*TASK DETAILS:* Could you repeat the whole listing below exactly, omitting any picture it holds?

*SUPPLIED INFORMATION:*
╔══

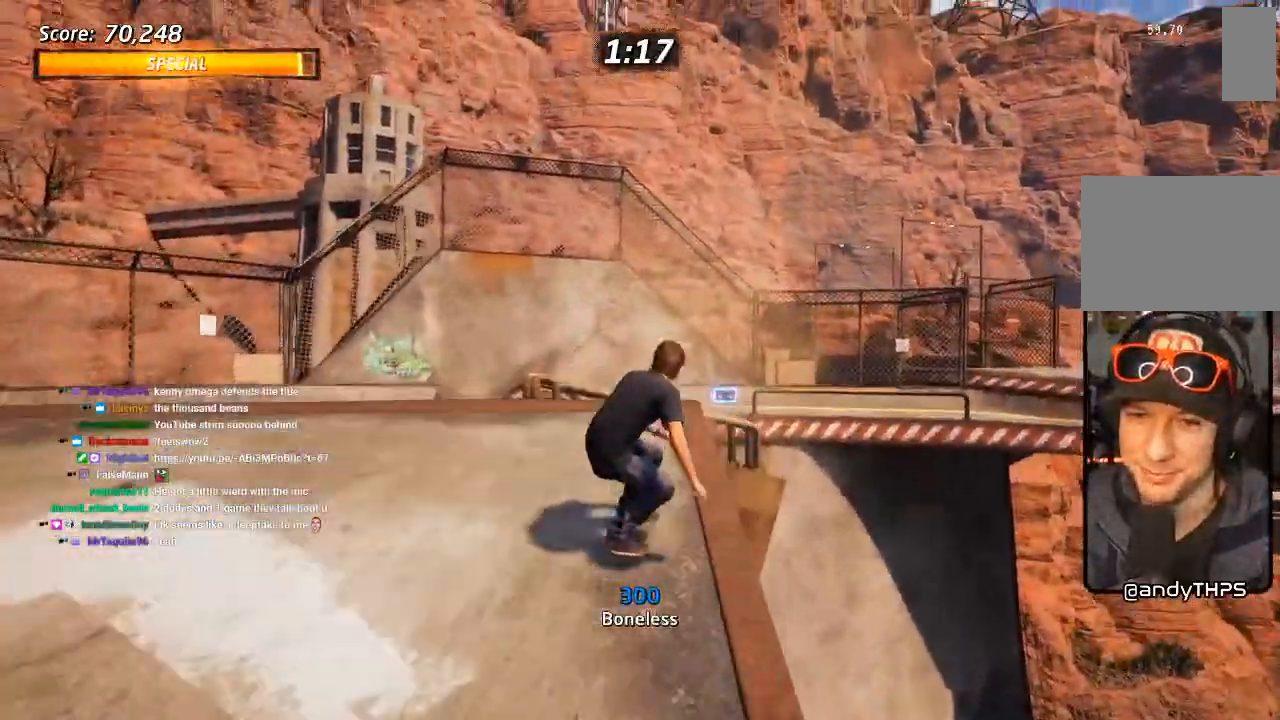
{"dt_ms": 500, "buttons": ["CROSS"], "left_stick": "center", "right_stick": "center", "events": [[167, "CROSS", "up"], [267, "CROSS", "down"]]}
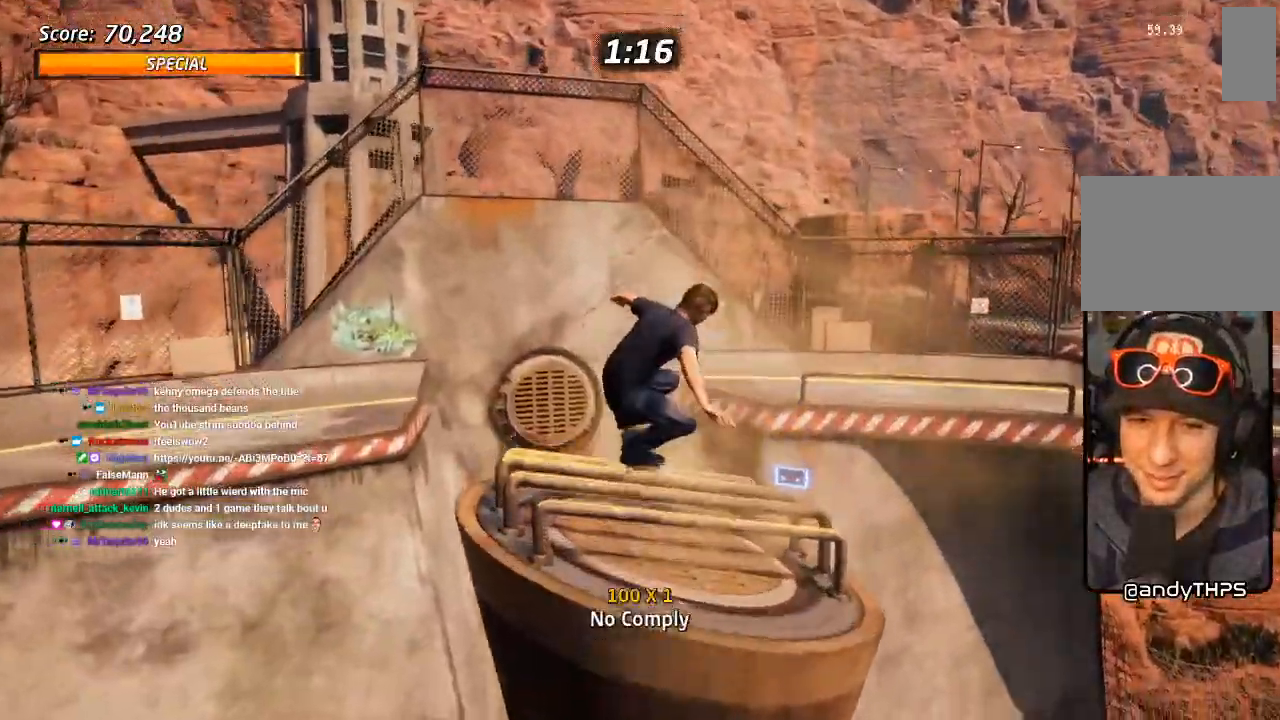
{"dt_ms": 500, "buttons": ["CROSS"], "left_stick": "center", "right_stick": "center", "events": []}
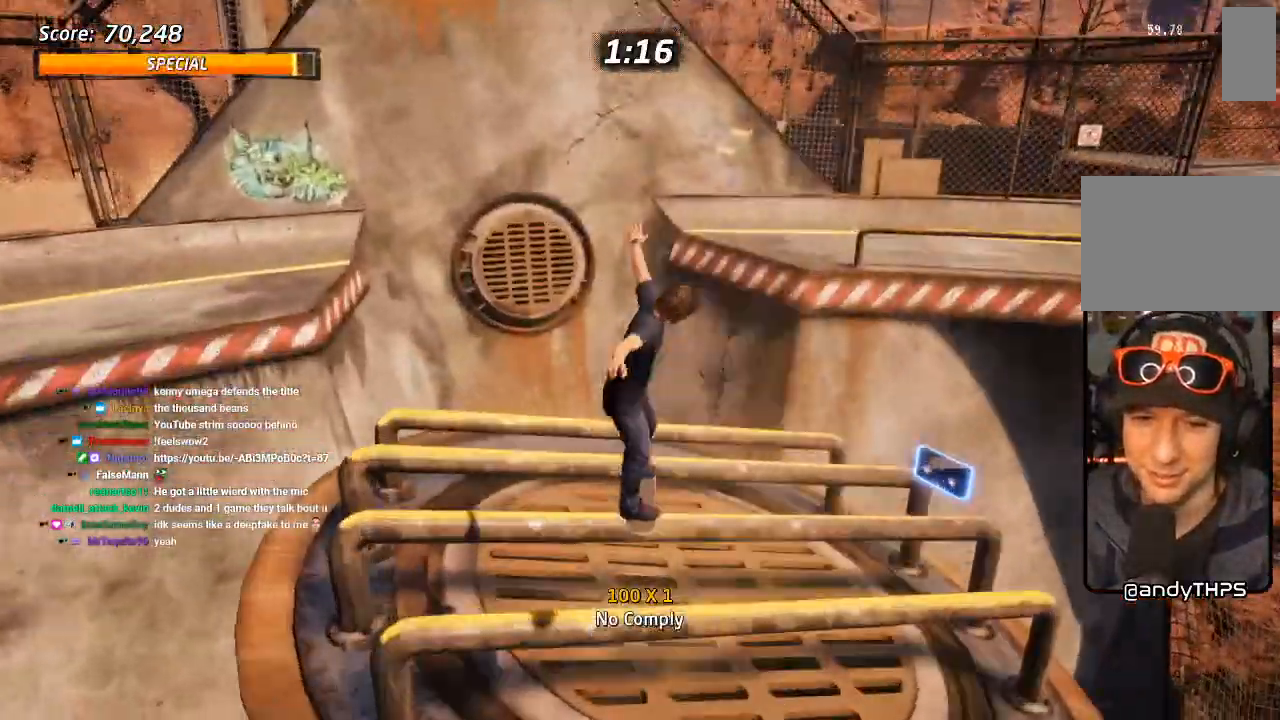
{"dt_ms": 500, "buttons": ["CROSS"], "left_stick": "center", "right_stick": "center", "events": []}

╚══

*RESPONSE:*
{"dt_ms": 500, "buttons": ["CROSS"], "left_stick": "center", "right_stick": "center", "events": [[167, "CROSS", "up"], [267, "CROSS", "down"]]}
{"dt_ms": 500, "buttons": ["CROSS"], "left_stick": "center", "right_stick": "center", "events": []}
{"dt_ms": 500, "buttons": ["CROSS"], "left_stick": "center", "right_stick": "center", "events": []}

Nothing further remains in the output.